Furthermore, many types of memory decline with ageing, but not semantic memory or general knowledge such as vocabulary definitions. These typically increase or remain steady until late adulthood (see: Ageing brain). Intelligence declines with age, though the rate varies depending on the type and may, in fact, remain steady throughout most of the human lifespan, dropping suddenly only as people near the end of their lives.

Individual variations in the rate of cognitive decline may therefore be explained in terms of people having different lengths of life.[48] There are changes to the brain: after 20 years of age, there is a 10% reduction each decade in the total length of the brain’s myelinated axons. Age can result in visual impairment, whereby non-verbal communication is reduced, which can lead to isolation and possible depression.

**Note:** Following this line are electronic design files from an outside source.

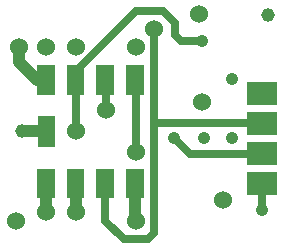
<source format=gbr>
G04 start of page 5 for group 3 idx 3 *
G04 Title: (unknown), right *
G04 Creator: pcb 20110918 *
G04 CreationDate: Fri Sep 12 18:51:31 2014 UTC *
G04 For: fosse *
G04 Format: Gerber/RS-274X *
G04 PCB-Dimensions: 300000 300000 *
G04 PCB-Coordinate-Origin: lower left *
%MOIN*%
%FSLAX25Y25*%
%LNBOTTOM*%
%ADD49C,0.0350*%
%ADD48C,0.0200*%
%ADD47C,0.0410*%
%ADD46C,0.0600*%
%ADD45C,0.0460*%
%ADD44R,0.0750X0.0750*%
%ADD43R,0.0591X0.0591*%
%ADD42R,0.0590X0.0590*%
%ADD41R,0.0590X0.0590*%
%ADD40C,0.0250*%
%ADD39C,0.0400*%
G54D39*X26000Y230242D02*Y220719D01*
X35842Y230241D02*X35902Y220621D01*
X55527Y217996D02*X55902Y217621D01*
G54D40*Y240621D02*Y264315D01*
X55527Y264690D01*
G54D39*Y230241D02*Y217996D01*
G54D40*X45684Y230552D02*Y217839D01*
X51902Y211621D01*
X59902D01*
X61902Y213621D01*
X98000Y230250D02*Y221500D01*
X61902Y213621D02*Y281621D01*
X35902Y265621D02*Y267621D01*
X98000Y250250D02*X62152D01*
X61902Y250000D01*
X68500Y245500D02*X74000Y240000D01*
X97750D01*
X98000Y240250D01*
X35902Y267621D02*X55902Y287621D01*
X64902D01*
X68902Y283621D01*
Y279621D01*
X70902Y277621D01*
X77902D01*
G54D39*X17902Y247621D02*X26164D01*
X26000Y264690D02*X22833D01*
X16902Y270621D01*
Y275621D01*
G54D40*X35902Y247621D02*Y264630D01*
X35842Y264690D01*
X45902Y254621D02*Y264472D01*
X45684Y264690D01*
G54D41*X26000Y266659D02*Y262721D01*
Y232211D02*Y228273D01*
G54D42*X26164Y249783D02*Y245459D01*
G54D43*X35842Y232210D02*Y228273D01*
Y266658D02*Y262722D01*
G54D41*X45684Y232211D02*Y228273D01*
Y266659D02*Y262721D01*
G54D43*X55527Y232210D02*Y228273D01*
Y266658D02*Y262722D01*
G54D44*X96750Y250250D02*X99250D01*
X96750Y260250D02*X99250D01*
X96750Y230250D02*X99250D01*
X96750Y240250D02*X99250D01*
G54D45*X17902Y247621D03*
G54D46*X25902Y275621D03*
X16902D03*
X35902D03*
X55902D03*
X35902Y247621D03*
X45902Y254621D03*
X61902Y281621D03*
G54D47*X77902Y277621D03*
G54D46*X76902Y286621D03*
G54D45*X100000Y286500D03*
G54D46*X55902Y240621D03*
G54D47*X68500Y245500D03*
G54D46*X78000Y257500D03*
G54D47*X88000Y245500D03*
X78500D03*
X88000Y265000D03*
G54D46*X26000Y220719D03*
X55902Y217621D03*
X35902Y220621D03*
X15902Y217621D03*
X84902Y224621D03*
G54D47*X98000Y221500D03*
G54D48*G54D49*G54D48*G54D49*G54D48*G54D49*G54D48*G54D49*G54D48*G54D49*G54D48*M02*

</source>
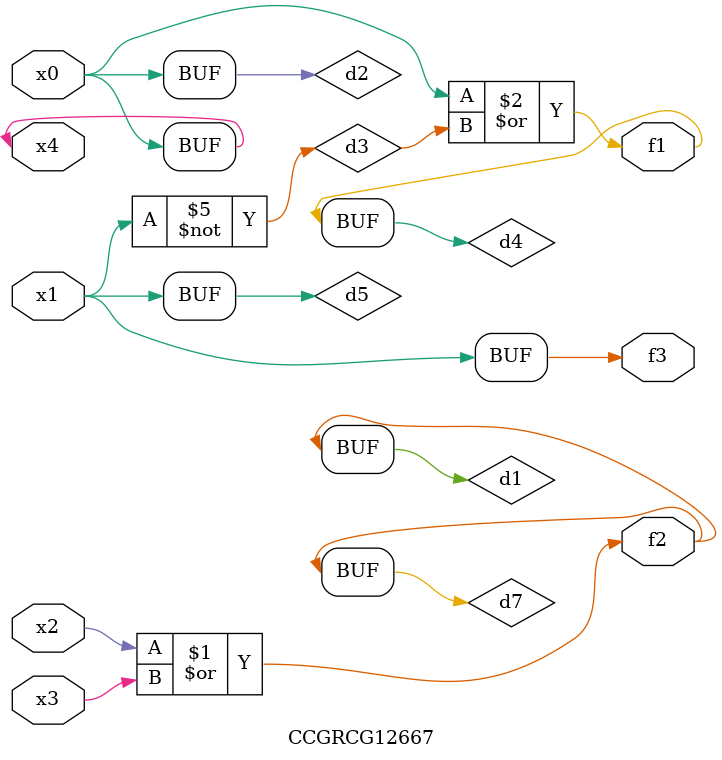
<source format=v>
module CCGRCG12667(
	input x0, x1, x2, x3, x4,
	output f1, f2, f3
);

	wire d1, d2, d3, d4, d5, d6, d7;

	or (d1, x2, x3);
	buf (d2, x0, x4);
	not (d3, x1);
	or (d4, d2, d3);
	not (d5, d3);
	nand (d6, d1, d3);
	or (d7, d1);
	assign f1 = d4;
	assign f2 = d7;
	assign f3 = d5;
endmodule

</source>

Older adults, however, may not experience depression as much as younger adults, and were paradoxically found to have improved mood, despite declining physical health. Macular degeneration causes vision loss and increases with age, affecting nearly 12% of those above the age of 80. This degeneration is caused by systemic changes in the circulation of waste products and by the growth of abnormal vessels around the retina.

Other visual diseases that often appear with age are cataracts and glaucoma. A cataract occurs when the lens of the eye becomes cloudy, making vision blurry; it eventually causes blindness if untreated. They develop over time and are seen most often with those that are older. Cataracts can be treated through surgery. Glaucoma is another common visual disease that appears in older adults.

Glaucoma is caused by damage to the optic nerve, causing vision loss. Glaucoma usually develops over time, but there are variations to glaucoma, and some have a sudden onset. There are a few procedures for glaucoma, but there is no cure or fix for the damage, once it has occurred. Prevention is the best measure in the case of glaucoma.

A distinction can be made between “proximal ageing” (age-based effects that come about because of factors in the recent past) and “distal ageing” (age-based differences that can be traced to a cause in a person’s early life, such as childhood poliomyelitis).

Ageing is among the greatest known risk factors for most human diseases. Of the roughly 150,000 people who die each day across the globe, about two-thirds — 100,000 per day — die from age-related causes. In industrialized nations, the proportion is higher, reaching 90%.